Выход во дворик. Калитка.
За ней еще одна улица, точно такая же.
Но луна зашла за небольшую тучу, свет померк.
Выругавшись, Эраст Петрович зажмурился, принялся массировать глазные яблоки. Срочно требовалось ночное зрение. Человек с такими ранениями далеко не убежит, но нужно его поскорей найти и наложить жгуты, пока не изошел кровью. Мертвецы на вопросы не отвечают.
На соседней улице стреляли: «наган», гасымовский «смит-вессон», снова «наган», снова «смит-вессон». Выстрелы постепенно удалялись.
Наконец полминуты, необходимые для адаптации, прошли. На счете «тридцать» Фандорин открыл глаза — и снова выругался. Оказывается, пока он терял время, луна снова выглянула. На земле отчетливо виднелись пятна крови. Эраст Петрович побежал, глядя под ноги.
Метров через сто следы пропали. Фандорин не сразу это заметил — почва здесь была совсем темная, пропитанная нефтью и мазутом. Пришлось вернуться, светить фонариком.
Оказалось, что капли свернули в сторону, в зазор между двумя заборами.
Там, у перевернутого дырявого корыта, лицом вниз лежал человек, раскинув куцые руки. Он был без сознания.
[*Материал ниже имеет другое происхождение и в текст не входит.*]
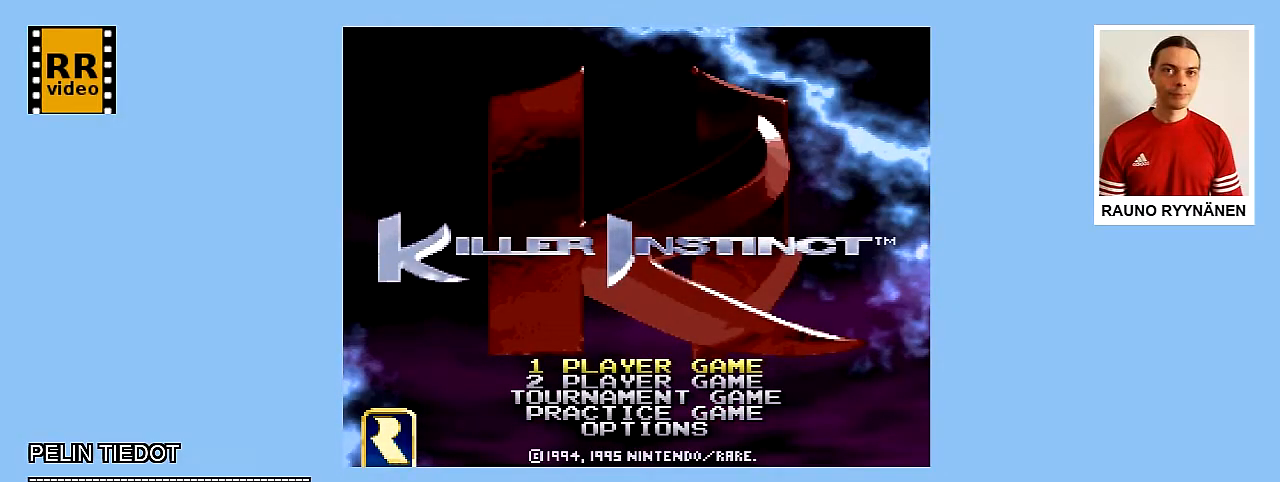
{"buttons": [], "events": []}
Пощупав пульс, Эраст Петрович понял, что ничего сделать нельзя — сердце вот-вот остановится.
Все же попытался: перетянул культи, нажал точку у основания носа, потом нанес точечный удар по грудине, чтобы заставить сердце работать. Тщетно. Дыхание прекратилось.
— Юмрубаш! Эй, Юмрубаш! — орал где-то неподалеку мощный голос.
— Я здесь!
Вытирая платком руки, Фандорин выпрямился.